Glover will probably earn the starting spot at the power forward position and will be called upon to grab a majority of the team’s offensive and defensive boards. Glover also knows that most of his points will come in the paint.
“I think what separates me from other ballplayers is that my size intimidates people,” Glover said. “They don’t know where I’m going to hit them from. My game is inside. I’m much quicker than most post players.
“[Rebounding] is a tough job, but I know I can do it,” he added. “I’m eager to play. I’ll take that responsibility. I can intimidate people very easily. That’s what I’m looking forward to — intimidating people. I’m a lot stronger than a lot of these big people out here today.”
Glover’s confidence should not be mistaken with cockiness. He is a proven inside player, twice leading the Rice Raiders to the city and state championship in his sophomore and senior seasons. As a senior, Glover averaged 18 points and 12 rebounds per game and his experience playing with so many of his teammates in the amateur ranks has filled him with the knowledge that he can play on the collegiate level.
But while Glover is sure he will be able to hold his own in the trenches while fighting for rebounds, he also readily admits that the offensive part of his game needs some work if he wants to be a regular contributor in the Big East.
“Scoring might be a problem. It’s going to be hard for me. I’m going to get the points regardless because of the put-backs on the offensive boards,” said Glover, who has been working on his free throw shooting in the off-season. “I know when they foul me that I’m going to have to make those free throws.
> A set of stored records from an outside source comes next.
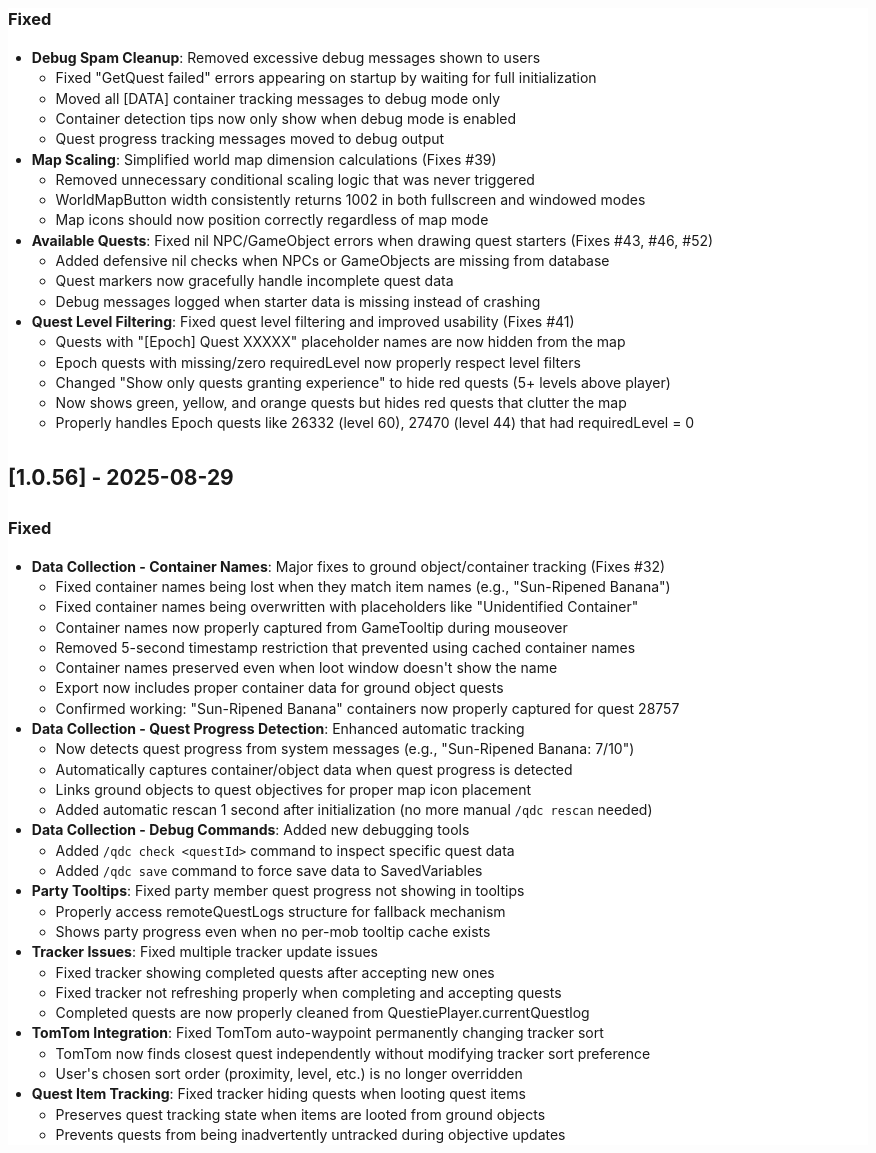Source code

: ### Fixed
- **Debug Spam Cleanup**: Removed excessive debug messages shown to users
  - Fixed "GetQuest failed" errors appearing on startup by waiting for full initialization
  - Moved all [DATA] container tracking messages to debug mode only
  - Container detection tips now only show when debug mode is enabled
  - Quest progress tracking messages moved to debug output
- **Map Scaling**: Simplified world map dimension calculations (Fixes #39)
  - Removed unnecessary conditional scaling logic that was never triggered
  - WorldMapButton width consistently returns 1002 in both fullscreen and windowed modes
  - Map icons should now position correctly regardless of map mode
- **Available Quests**: Fixed nil NPC/GameObject errors when drawing quest starters (Fixes #43, #46, #52)
  - Added defensive nil checks when NPCs or GameObjects are missing from database
  - Quest markers now gracefully handle incomplete quest data
  - Debug messages logged when starter data is missing instead of crashing
- **Quest Level Filtering**: Fixed quest level filtering and improved usability (Fixes #41)
  - Quests with "[Epoch] Quest XXXXX" placeholder names are now hidden from the map
  - Epoch quests with missing/zero requiredLevel now properly respect level filters
  - Changed "Show only quests granting experience" to hide red quests (5+ levels above player)
  - Now shows green, yellow, and orange quests but hides red quests that clutter the map
  - Properly handles Epoch quests like 26332 (level 60), 27470 (level 44) that had requiredLevel = 0

## [1.0.56] - 2025-08-29

### Fixed
- **Data Collection - Container Names**: Major fixes to ground object/container tracking (Fixes #32)
  - Fixed container names being lost when they match item names (e.g., "Sun-Ripened Banana") 
  - Fixed container names being overwritten with placeholders like "Unidentified Container"
  - Container names now properly captured from GameTooltip during mouseover
  - Removed 5-second timestamp restriction that prevented using cached container names
  - Container names preserved even when loot window doesn't show the name
  - Export now includes proper container data for ground object quests
  - Confirmed working: "Sun-Ripened Banana" containers now properly captured for quest 28757
- **Data Collection - Quest Progress Detection**: Enhanced automatic tracking
  - Now detects quest progress from system messages (e.g., "Sun-Ripened Banana: 7/10")
  - Automatically captures container/object data when quest progress is detected
  - Links ground objects to quest objectives for proper map icon placement
  - Added automatic rescan 1 second after initialization (no more manual `/qdc rescan` needed)
- **Data Collection - Debug Commands**: Added new debugging tools
  - Added `/qdc check <questId>` command to inspect specific quest data
  - Added `/qdc save` command to force save data to SavedVariables
- **Party Tooltips**: Fixed party member quest progress not showing in tooltips
  - Properly access remoteQuestLogs structure for fallback mechanism
  - Shows party progress even when no per-mob tooltip cache exists
- **Tracker Issues**: Fixed multiple tracker update issues
  - Fixed tracker showing completed quests after accepting new ones
  - Fixed tracker not refreshing properly when completing and accepting quests
  - Completed quests are now properly cleaned from QuestiePlayer.currentQuestlog
- **TomTom Integration**: Fixed TomTom auto-waypoint permanently changing tracker sort
  - TomTom now finds closest quest independently without modifying tracker sort preference
  - User's chosen sort order (proximity, level, etc.) is no longer overridden
- **Quest Item Tracking**: Fixed tracker hiding quests when looting quest items
  - Preserves quest tracking state when items are looted from ground objects
  - Prevents quests from being inadvertently untracked during objective updates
I have to be an offensive threat.”
Other new players joining the Red Storm this year include 6-foot guard Heath Orvis out of Colorado, Connecticut’s Jack Wolfinger, a 6-foot-10 guard, and two frontcourt players, Abe Keita, a 6-foot-9 center from Massachusetts, and Alpha Bangura, a 6-foot-6 forward. Both Bangura and Keita are not expected to be eligible to play this year.
Returning to the team will be co-Big East Rookie of the Year point guard Erick Barkley, Second Team All-Big East shooting guard Marvis “Bootsy” Thornton, swingman Reggie Jessie, Gray and Collin Charles.
Glover watched from the sidelines last year as the team he could not play with advanced to the Elite Eight of the NCAA Tournament. And while last year’s version of the Red Storm surprised many with their gritty play against the nation’s acknowledged top teams, Glover believes if he had been allowed on the floor, some of the tough losses would have been wins.
“It was very hard,” he said of having to sit idle while his friends and teammates were playing last year. “I couldn’t be on the floor. I was really happy for them, but the games we lost I think we could have been better, especially the Duke game. We could have used some more rebounds. We did pretty well, but we could have done better if I had played.”
Though he knows he needs improvement to become a multifaceted college player, Glover said he still dreams of one day playing in the NBA. But to get to that next level, even more improvement will be required.
“I most definitely have to develop my ball-handling,” he said. “And I need a mid-range jump shot. There’s a lot of people in the NBA who can do it. That’s what I got to do, as well as the stuff I have to do in college.”
But for right now the St. John’s Red Storm is Glover’s priority.
“I feel I already got the shorts, all I need is the jersey,” Glover said. “I can’t wait to suit up. I want to be there for a long time and do what I got to do on the court. I’m very happy right now. I can’t wait to suit up. I can’t wait.”
Glover saw action recently as a member of the New York City men’s basketball team competing in the Empire State Games along with Barkley, Cincinnati-bound Kenny Satterfield, Georgetown’s Rheese Gibson, Fordham’s Bevon Robin and St. Francis College’s Ray Mineland.